Tuesday, June 28th, 2005

Today’s Federal Computer Week includes a story about an NSF-funded research project being done by David Clark of MIT. Clark, according to FCW, will be conducting a preliminary study into what computer scientists can do to create a new Internet architecture. In the long run, it seems that this effort is an attempt to answer the question “If we knew back then what we know now, what would we have done differently?” Also from the story: “NSF’s agenda includes a proposal for creating a new office devoted to cyber infrastructure. But the agency’s tight budget could thwart such projects, some observers say.”

A copper topper

Monday, June 27th, 2005

Technology Review covers the emerging realm of silicon-based optical connections in its current issue.

The take:

[E]xisting optical components, which are made out of such exotic semiconductors as gallium arsenide and indium phosphide, are far too expensive for use in individual computers or even local networks. If you could make optical devices out of silicon, which is cheap and, at least for a company like Intel, easy to manufacture, that would change everything… Companies would likely exploit that capability first by replacing copper connections with optical links in networks. But eventually, silicon photonics might also replace copper wires between processors within a single chip.

Pat Gelsinger, a senior VP at Intel, has a vision: “Silicon to us, it’s maybe not a religious experience, but it’s pretty close. Silicon has proven cost effective, scalable, durable, manufacturable and has all sorts of other wonderful characteristics… Today, optics is a niche technology. Tomorrow it’s the mainstream of every chip that we build.”

Still holding strong on computing power

Wednesday, June 22nd, 2005

The previous post on the PITAC report that states US prowess in computational science is on the decline doesn’t mean all aspects are on the decline. Though raw computing power is just one component of computational science, to some it is the most important. In that vein, the latest Top500 list of supercomputers suggests that US dominance in this sector isn’t waning. With IBM once again flexing enormous muscle, Big Blue not only holds the first and second positions but they command nearly 60% of the total installed performance with over 50% of the total systems on the list. Hewlett-Packard is second in both performance and number of systems. The number of US installed machines on the latest list increased 5% since November’s list going from 267 to 294 machines, which continues a recent trend.

The latest Top500 list can be found at the Top500 website - http://www.top500.org/

Relinquishing the lead in computational science

Tuesday, June 21st, 2005

The US Office of Science and Technology has released the PITAC (President’s Information Technology Advisory Committee) report that focuses on computational technology. This new report, aptly titled Computational Science: Ensuring America’s Competitiveness, calls for an overhaul of the existing models for computational collaboration and funding within industry, academia, and government.
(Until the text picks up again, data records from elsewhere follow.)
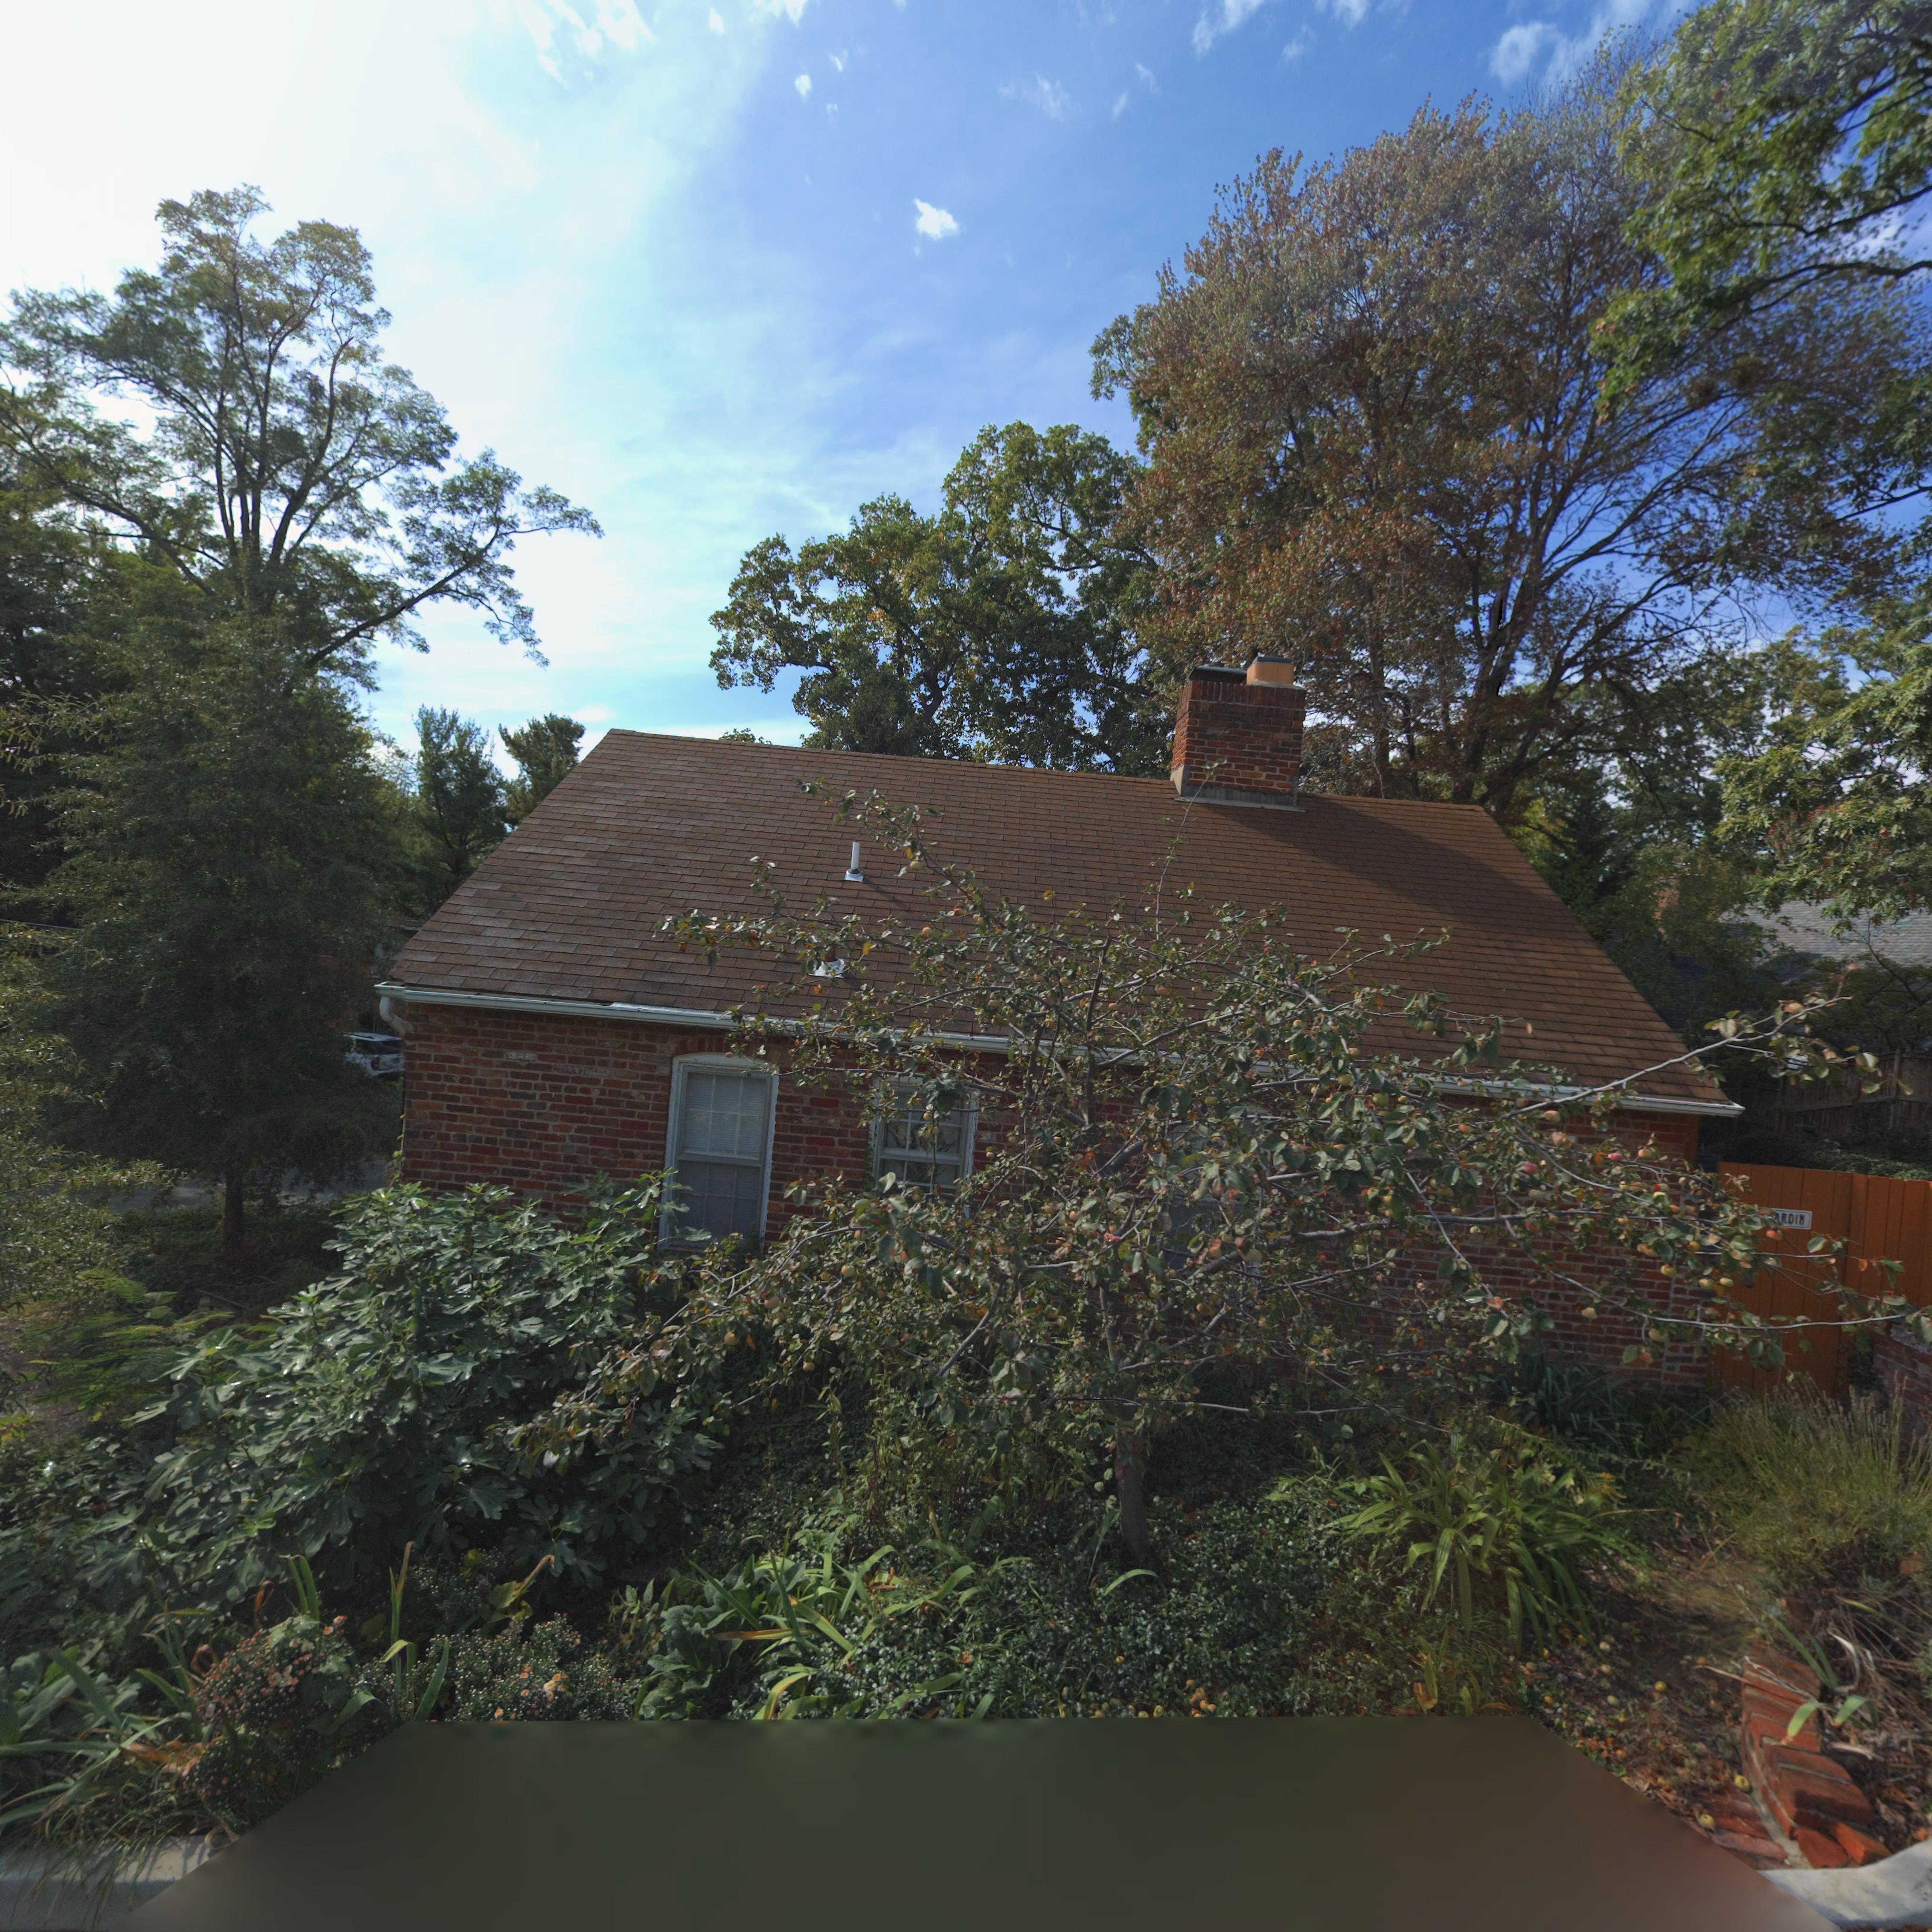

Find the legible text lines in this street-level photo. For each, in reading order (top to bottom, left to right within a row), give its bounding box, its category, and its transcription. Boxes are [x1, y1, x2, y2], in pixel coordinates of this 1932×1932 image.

[1779, 1211, 1807, 1227] StreetNumber: RDIN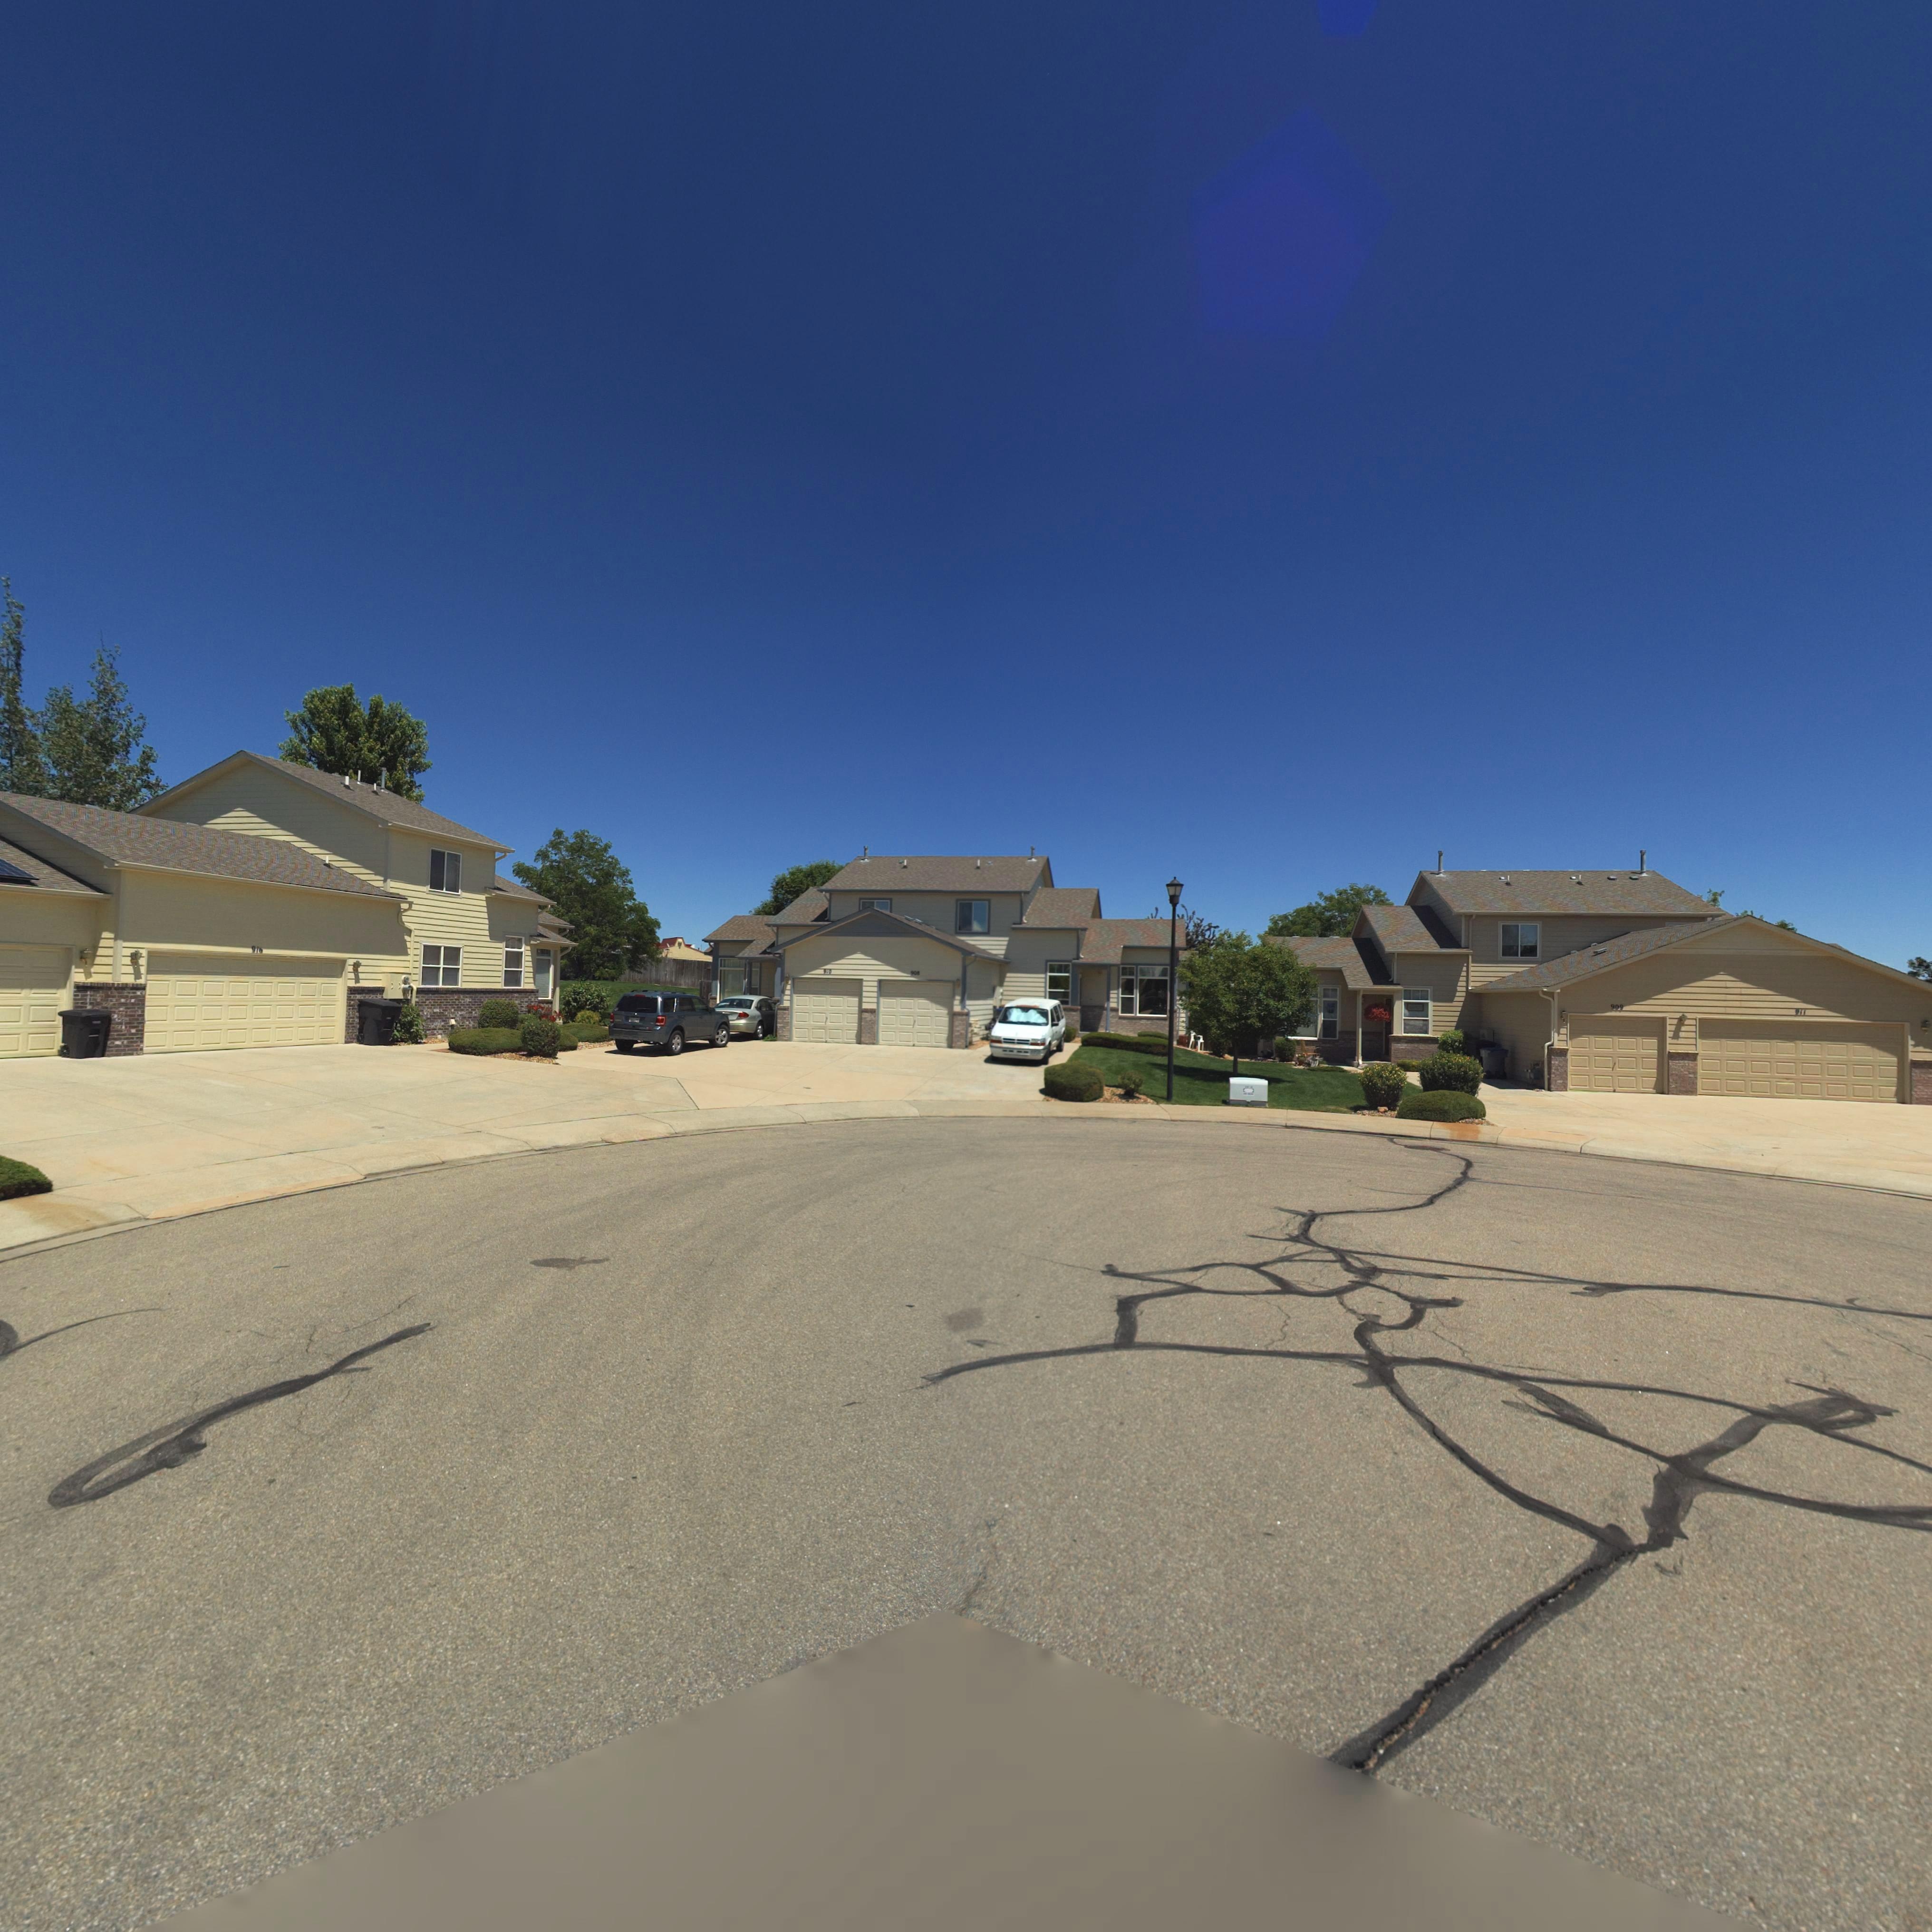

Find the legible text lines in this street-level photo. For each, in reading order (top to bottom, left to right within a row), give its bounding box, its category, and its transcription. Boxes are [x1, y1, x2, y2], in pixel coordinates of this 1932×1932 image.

[251, 945, 263, 953] StreetNumber: 91*
[823, 968, 832, 974] StreetNumber: *10
[910, 970, 920, 976] StreetNumber: 908
[1610, 1003, 1624, 1010] StreetNumber: 909
[1795, 1007, 1807, 1015] StreetNumber: 911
Citing the lack of clear vision for computational science in the US and increased globalization in computational technology production, the report examines where the US is going with respect to computational capability. Mentioning complacency, lack of organization, and the lack of understanding of what computational science is all about, the committee

believes that the Nation’s failure to embrace computational science is symptomatic of a larger failure to recognize that many 21st-century research challenges are themselves profoundly multidisciplinary, requiring teams of highly skilled people from diverse areas of science, engineering, public policy, and the social sciences.

In addition, the report provides some disturbing statistics about the decline in intellectual resources. Among them,

The 849 doctoral degrees in computer science and computer engineering awarded in 2002 by U.S. institutions was the lowest number since 1989, according to an annual Computing Research Association survey [NRC,2005].

So what is the report asking government to do? In a nutshell, provide a stronger commitment, better long term support (aka funding), and better coordination (aka leadership) within the computational science ecosystem.